Search code examples
apache-nifi

Apache NiFi from unix timestamp to actual date not working


I have the following NiFi Flow, with which I am struggling to generate a date, out of a unix timestamp. And I was not able to find a solution since last year :(

First of all, I receive a file from a Kafka Processor. The data comes as a text and it looks as follows:

exclsns1,1671785280,1671785594,1671785608.

The next step is to use a ConvertRecord and generate a Parquet File out of these incoming files.

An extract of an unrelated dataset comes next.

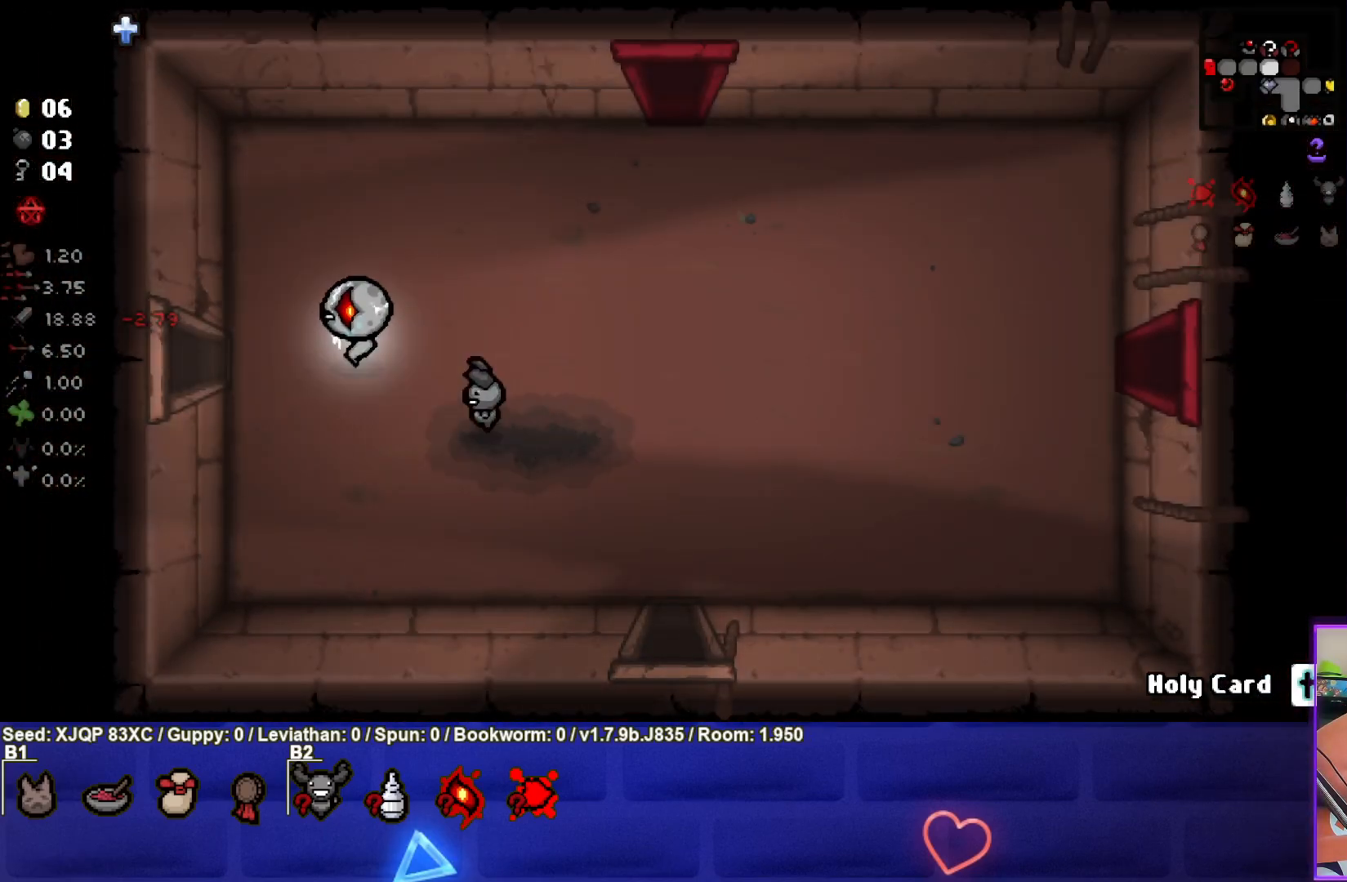
{"buttons": [], "left_stick": "left", "right_stick": "center", "events": [[100, "left_stick", "left"], [200, "left_stick", "down-left"], [433, "left_stick", "left"]]}
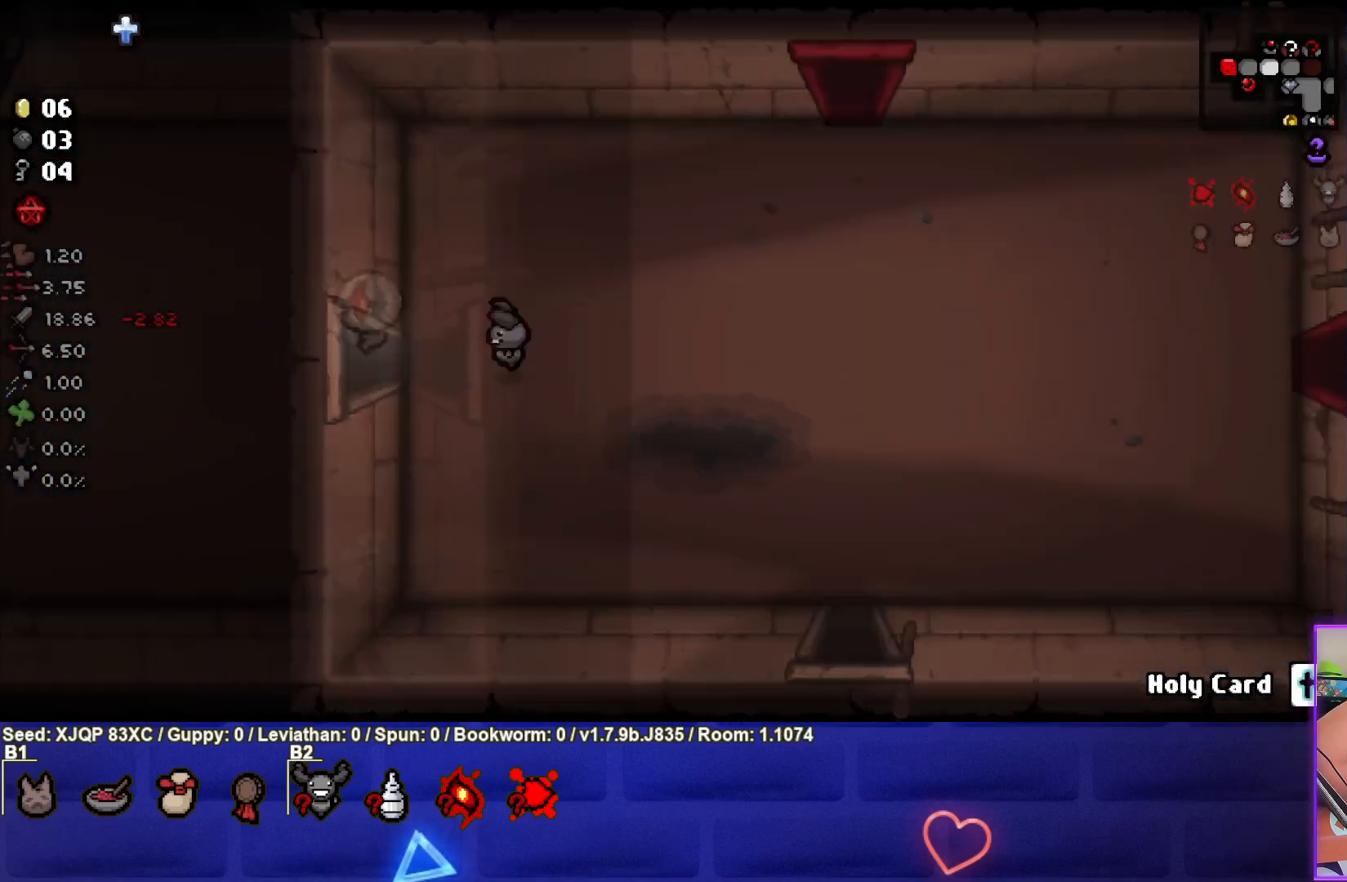
{"buttons": [], "left_stick": "left", "right_stick": "center", "events": [[267, "left_stick", "center"], [450, "left_stick", "left"]]}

For that, I have generated the following schemas:

Record Reader --> CSV Reader:

{
  "type" : "record",
  "name" : "spark_schema",
  "fields" : [ {
    "name" : "excelReader",
    "type" : [ "null", "string" ],
    "default" : null
  }, {
    "name" : "time",
    "type" : [ "null", "long" ],
    "default" : null
  }, {
    "name" : "starttime",
    "type" : [ "null", "string" ],
    "default" : null
  }, {
    "name" : "endtime",
    "type" : [ "null", "string" ],
    "default" : null 
    } ]
}

Record Writer --> Parquet Record Set Writer

{
  "type" : "record",
  "name" : "spark_schema",
  "fields" : [ {
    "name" : "excelReader",
    "type" : [ "null", "string" ],
    "default" : null
  }, {
    "name" : "time",
    "type" : [ "null", "long" ],
    "default" : null
  }, {
    "name" : "starttime",
    "type": { "type":"int", "logicalType":"date"},
    "default" : null
  }, {
    "name" : "endtime",
    "type": { "type":"long", "logicalType":"timestamp-millis"},
    "default" : null
  } ]
}

Notice that I have tried different types for the data, but none of which solved my issue. The next step is to go into a PartitionRecord Processor, in which I use a ParquetReader and the same Parquet Record Set Writer controllers. Beside that, I have defined 6 properties to help me identify why the data is not converted as expected:

a_endtime --> /endtime
a_endtime_converted --> format(/endtime, "yyyy/MM/dd/HH", "GMT")
a_startime --> /starttime
a_startime_converted --> format(/starttime, "yyyy/MM/dd/HH", "GMT")
a_time  --> /time
a_time_converted --> format(/time, "yyyy/MM/dd/HH", "GMT")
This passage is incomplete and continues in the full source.